ポンドの構造
出典: フリー百科事典『ウィキペディア(Wikipedia)』 (2019/03/25 21:13 UTC 版)
ポンド(池)は底を粘土や防水処理したコンクリートなどで固めて、その上面を黒色に塗るなどして太陽光エネルギーを吸収しやすくする。この池の下部に高濃度の食塩水を入れることで、下部対流層を作る。この層の上に、上部の方が食塩濃度が薄くなる層を作ることで、非対流層が形成される。更に、その上に真水を入れることによって上部対流層を作る。以上の3つの水の層を作る。 下部対流層(蓄熱層, Lower Convective Layer)は、太陽で温められた池底の熱を保持するための層で蓄熱層とも呼ばれる。この層は濃度20%程度の食塩水を用いる。
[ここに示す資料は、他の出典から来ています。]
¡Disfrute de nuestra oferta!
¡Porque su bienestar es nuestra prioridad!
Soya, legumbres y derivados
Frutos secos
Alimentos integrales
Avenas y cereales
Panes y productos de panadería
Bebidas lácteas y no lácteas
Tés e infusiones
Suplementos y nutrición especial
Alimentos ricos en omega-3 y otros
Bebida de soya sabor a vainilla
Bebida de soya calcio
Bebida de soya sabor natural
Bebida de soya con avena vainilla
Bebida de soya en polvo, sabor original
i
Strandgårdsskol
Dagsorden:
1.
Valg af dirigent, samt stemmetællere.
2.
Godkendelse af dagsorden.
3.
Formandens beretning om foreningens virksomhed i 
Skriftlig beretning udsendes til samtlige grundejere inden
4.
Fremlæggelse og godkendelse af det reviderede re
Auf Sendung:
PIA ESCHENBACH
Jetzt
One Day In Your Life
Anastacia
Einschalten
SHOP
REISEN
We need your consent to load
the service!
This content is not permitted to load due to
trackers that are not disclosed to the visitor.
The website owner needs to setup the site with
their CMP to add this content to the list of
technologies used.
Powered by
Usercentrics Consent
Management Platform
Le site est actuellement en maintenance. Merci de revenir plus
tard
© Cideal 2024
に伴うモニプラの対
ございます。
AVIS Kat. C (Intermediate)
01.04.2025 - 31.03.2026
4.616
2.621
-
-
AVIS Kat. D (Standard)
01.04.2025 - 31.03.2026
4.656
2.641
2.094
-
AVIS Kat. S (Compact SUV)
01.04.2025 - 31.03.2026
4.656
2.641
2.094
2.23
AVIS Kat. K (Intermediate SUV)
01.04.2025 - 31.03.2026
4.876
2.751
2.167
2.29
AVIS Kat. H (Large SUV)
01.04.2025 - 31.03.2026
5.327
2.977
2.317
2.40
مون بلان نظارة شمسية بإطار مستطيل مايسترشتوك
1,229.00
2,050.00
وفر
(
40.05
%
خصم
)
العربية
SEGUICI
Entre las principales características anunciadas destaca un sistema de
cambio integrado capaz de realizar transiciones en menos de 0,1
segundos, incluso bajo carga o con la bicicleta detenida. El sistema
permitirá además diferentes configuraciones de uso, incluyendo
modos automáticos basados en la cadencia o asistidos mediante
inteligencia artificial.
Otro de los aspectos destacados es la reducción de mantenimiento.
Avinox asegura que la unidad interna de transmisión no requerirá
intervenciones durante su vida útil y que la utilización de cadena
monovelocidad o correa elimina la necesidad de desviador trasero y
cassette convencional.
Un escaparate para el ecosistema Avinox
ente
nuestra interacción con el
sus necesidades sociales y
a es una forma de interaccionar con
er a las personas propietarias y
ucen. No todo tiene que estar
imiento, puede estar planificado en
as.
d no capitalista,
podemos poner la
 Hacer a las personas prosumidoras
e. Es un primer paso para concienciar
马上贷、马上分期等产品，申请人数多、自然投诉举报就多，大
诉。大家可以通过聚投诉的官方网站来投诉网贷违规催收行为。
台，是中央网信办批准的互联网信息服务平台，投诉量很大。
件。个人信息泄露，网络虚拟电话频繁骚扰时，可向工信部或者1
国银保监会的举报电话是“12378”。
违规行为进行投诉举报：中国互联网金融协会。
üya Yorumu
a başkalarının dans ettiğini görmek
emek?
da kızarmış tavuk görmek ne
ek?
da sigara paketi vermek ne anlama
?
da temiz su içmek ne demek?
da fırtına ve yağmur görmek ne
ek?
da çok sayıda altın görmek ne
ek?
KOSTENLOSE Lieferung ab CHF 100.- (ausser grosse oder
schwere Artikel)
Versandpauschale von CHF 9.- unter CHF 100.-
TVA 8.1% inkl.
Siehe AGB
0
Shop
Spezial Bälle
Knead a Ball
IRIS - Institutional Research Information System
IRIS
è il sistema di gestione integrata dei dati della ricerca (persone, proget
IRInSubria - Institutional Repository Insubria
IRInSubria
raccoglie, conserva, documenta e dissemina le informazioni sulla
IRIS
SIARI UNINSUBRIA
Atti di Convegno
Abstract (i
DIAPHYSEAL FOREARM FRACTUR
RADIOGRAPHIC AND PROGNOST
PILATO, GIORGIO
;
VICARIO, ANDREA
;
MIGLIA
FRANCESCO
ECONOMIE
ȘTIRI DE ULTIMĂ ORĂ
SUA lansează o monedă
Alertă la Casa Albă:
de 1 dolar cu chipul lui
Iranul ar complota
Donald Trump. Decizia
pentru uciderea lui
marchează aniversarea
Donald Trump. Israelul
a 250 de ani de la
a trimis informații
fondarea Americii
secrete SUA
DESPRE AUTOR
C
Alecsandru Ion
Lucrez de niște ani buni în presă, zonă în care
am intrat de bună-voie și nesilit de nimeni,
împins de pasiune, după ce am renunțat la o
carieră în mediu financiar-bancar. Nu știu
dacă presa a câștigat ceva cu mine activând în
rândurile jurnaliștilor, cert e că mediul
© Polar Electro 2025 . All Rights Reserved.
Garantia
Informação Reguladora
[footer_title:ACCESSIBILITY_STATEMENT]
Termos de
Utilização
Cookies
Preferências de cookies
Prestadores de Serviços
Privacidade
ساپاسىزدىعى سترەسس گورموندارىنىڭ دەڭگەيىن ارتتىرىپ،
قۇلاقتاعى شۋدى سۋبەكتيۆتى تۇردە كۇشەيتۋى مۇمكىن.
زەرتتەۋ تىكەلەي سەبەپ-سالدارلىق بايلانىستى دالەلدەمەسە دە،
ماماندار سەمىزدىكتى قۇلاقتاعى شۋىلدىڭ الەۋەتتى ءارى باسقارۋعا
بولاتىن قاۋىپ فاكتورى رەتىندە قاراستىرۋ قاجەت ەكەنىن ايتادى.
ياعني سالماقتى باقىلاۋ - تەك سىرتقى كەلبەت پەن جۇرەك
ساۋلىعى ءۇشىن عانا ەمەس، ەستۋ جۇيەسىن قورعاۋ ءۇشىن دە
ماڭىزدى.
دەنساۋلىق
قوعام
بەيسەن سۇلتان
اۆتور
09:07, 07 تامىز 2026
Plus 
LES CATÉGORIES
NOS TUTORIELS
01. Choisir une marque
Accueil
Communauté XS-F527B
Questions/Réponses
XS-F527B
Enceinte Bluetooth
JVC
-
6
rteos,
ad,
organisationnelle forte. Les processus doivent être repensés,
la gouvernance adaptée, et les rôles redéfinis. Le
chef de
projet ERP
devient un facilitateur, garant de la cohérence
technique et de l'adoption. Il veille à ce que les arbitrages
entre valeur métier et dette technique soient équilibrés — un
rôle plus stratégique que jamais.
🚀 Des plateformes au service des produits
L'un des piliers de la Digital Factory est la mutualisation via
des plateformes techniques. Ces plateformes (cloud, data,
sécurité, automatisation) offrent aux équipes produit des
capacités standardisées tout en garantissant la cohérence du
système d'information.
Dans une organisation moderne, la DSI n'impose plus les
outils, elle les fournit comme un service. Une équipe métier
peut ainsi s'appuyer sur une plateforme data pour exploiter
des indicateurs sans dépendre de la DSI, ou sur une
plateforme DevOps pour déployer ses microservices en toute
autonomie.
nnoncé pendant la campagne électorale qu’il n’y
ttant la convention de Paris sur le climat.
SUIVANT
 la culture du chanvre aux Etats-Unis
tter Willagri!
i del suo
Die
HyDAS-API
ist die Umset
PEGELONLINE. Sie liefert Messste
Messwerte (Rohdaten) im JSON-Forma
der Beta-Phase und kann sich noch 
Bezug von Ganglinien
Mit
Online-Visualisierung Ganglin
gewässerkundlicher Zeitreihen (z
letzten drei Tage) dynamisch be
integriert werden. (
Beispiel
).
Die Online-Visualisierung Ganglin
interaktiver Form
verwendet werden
層内で組成が等しく対流が起こるため、下部対流層の温度は均一で、夏期には70 ℃から80 ℃に達する。蓄熱量を増やすために、この層は厚い方が好ましい。網走の実証実験では1.5 mとした。 非対流層(Non-Convective Layer)は、食塩濃度が下部は下部対流層と等しく、上部は濃度が零の層でこの内部では対流は起らない。しかし、この層を通して熱伝導により熱が失われるため、この層も厚いことが望まれる。網走の実証実験では1.3 mとしたが、この層は経時的に変化して、最終的に約0.6 mから0.7 m程度となった。また、この層は太陽光が池底部まで到達できるようにするため、塵や有色の不純物を入れないようにすることが重要である。 上部対流層(上部混合槽, Upper Convective Layer) は、池の表面に当たる塩分を含まない真水の層である。この層の最も重要な機能は非対流層を維持することであり、この層が無いと下部対流層と非対流層は徐々に混ざり合い、最終的には1つの層となってしまう。それ以外に池の外部から入り込む塵埃などを取り除くため、また内部に発生する藻等を除くため、定期的に水を流して交換するための層としても利用する。また、雨水によって増水した分を除くための排水口も設けられる場合がある。この層は太陽光を吸収しないように薄いことが望ましい。網走の実証実験では0.23 mとした。